Can you number the lines from the one containing "in Nearya Express." through the one containing "Accessibility Policy", both included, as a list with any blank lines dropped?

Dataset entries
□ □ □ □ □
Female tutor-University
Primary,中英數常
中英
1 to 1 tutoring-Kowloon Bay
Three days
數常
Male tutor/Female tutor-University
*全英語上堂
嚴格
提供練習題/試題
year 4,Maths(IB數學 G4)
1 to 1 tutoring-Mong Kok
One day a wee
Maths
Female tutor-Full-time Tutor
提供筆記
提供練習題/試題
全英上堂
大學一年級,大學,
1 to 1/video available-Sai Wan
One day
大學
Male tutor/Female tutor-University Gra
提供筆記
□ □ □ □ □
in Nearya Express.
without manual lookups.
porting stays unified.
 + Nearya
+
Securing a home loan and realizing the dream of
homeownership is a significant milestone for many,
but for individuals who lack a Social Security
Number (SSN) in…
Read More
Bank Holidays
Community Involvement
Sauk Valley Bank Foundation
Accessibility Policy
□ □ □ □ □
→ **SOLUTION TO THIS EXERCISE**:
1. in Nearya Express.
2. without manual lookups.
3. porting stays unified.
4.  + Nearya
5. +
6. Securing a home loan and realizing the dream of
7. homeownership is a significant milestone for many,
8. but for individuals who lack a Social Security
9. Number (SSN) in…
10. Read More
11. Bank Holidays
12. Community Involvement
13. Sauk Valley Bank Foundation
14. Accessibility Policy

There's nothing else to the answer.